If she plans to go into gallery fine arts, best of luck. My advice to her is to get a steady job at some other work that requires no creative thinking at all and will not drain her, so that she can develop her art without living in constant fear of ending up on the streets or back in her old room at your house. Fine arts is a highly competitive field which generally requires years and years of beating one’s head against closed doors and indifference. If she paints nice landscapes, she can probably sell her stuff. If she does extremely original work she may end up dead before anyone else figures out what the hell it means or wants to have anything to do with it. But if she is lucky enough to find an audience, she will need to infiltrate an established gallery, which will probably require exclusive representation. Again, the negotiation of contracts will come into play.

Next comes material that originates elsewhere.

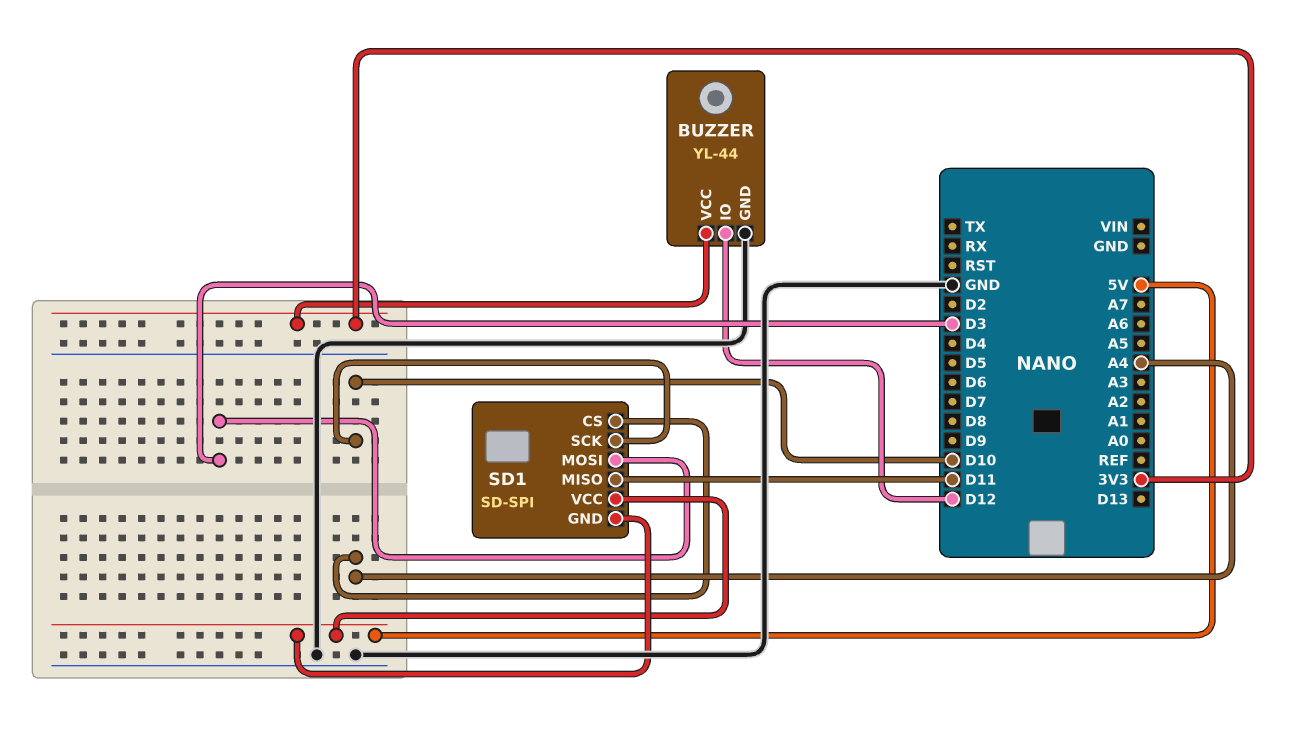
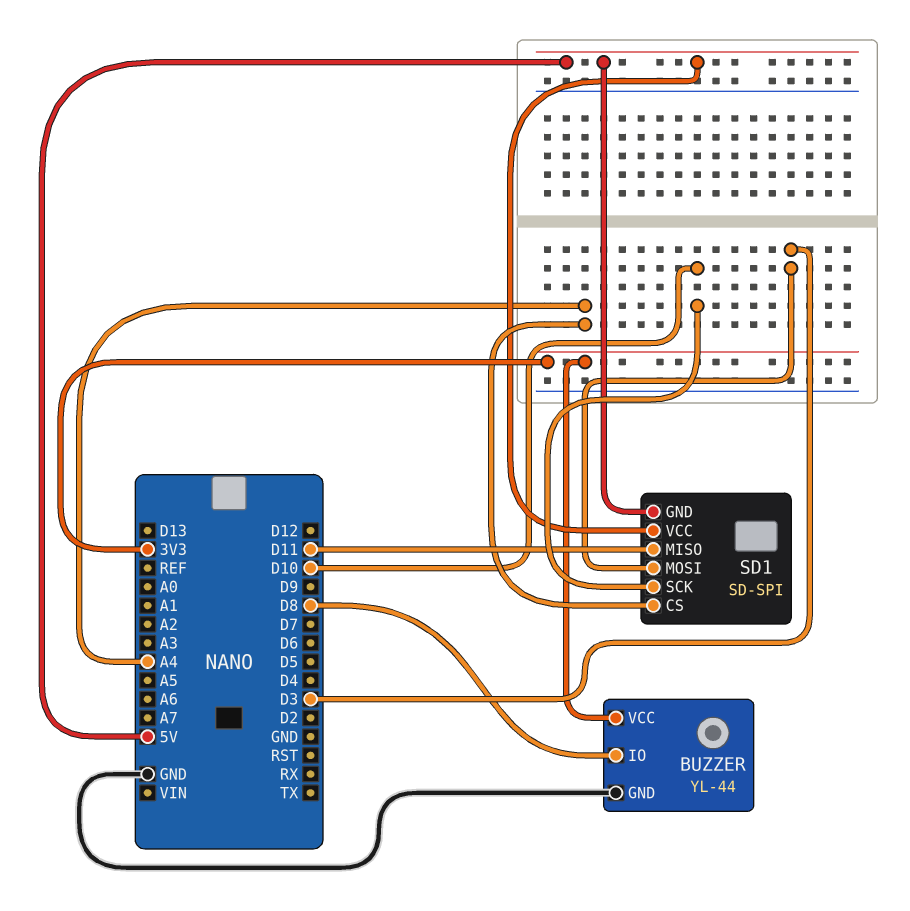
BUZZER pin IO: D12 -> D8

Many artists, both commercial and otherwise, get reps or agents because the artistic mind does not work like the business mind, although there are many artists who have no problem wearing both hats. You should be aware that it is just as hard to get an agent or rep who will handle you as it is to land a publishing contract. A lot of work goes into marketing and promoting an artist and a rep wants to make money. They are very choosey about who they take on.

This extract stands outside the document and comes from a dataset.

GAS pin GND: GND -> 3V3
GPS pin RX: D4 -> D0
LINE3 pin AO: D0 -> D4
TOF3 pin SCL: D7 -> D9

Grant funding is also available to fine artists of every discipline. But here, as with the job market, grants go to those with experience and proof of ability. Few applicants get them on their first try, a track record of some sort is required. This is called “paying your dues.” Every artists has to do it before they are taken seriously. Grants are generally not given to anyone enrolled in school. They are targeted for emerging and established artists.
If your daughter wants security and a steady art job where she can count on an income, I suggest she look into teaching. There, the corporate ladder can be climbed with fair assurance of order and sense.
The artist’s life is fraught with uncertainty, rejection and pain. Most of us go through living hell trying to make a place in an impossible market because we simply have no choice in the matter. We HAVE to do art. We’d like to have security and a solid future but we just can’t do it because something won’t let us sleep.
Good luck to you, Dr. No. But I advise you to stay out of this and let your daughter learn from those who are traveling the same path. Many schools offer workshops for alumni to help them understand operating as a professional. If you want to steer her in the right direction, check into that. But it would be better if she made the effort herself. She’s going to have to learn to do a LOT of that and there’s no time to start like the present.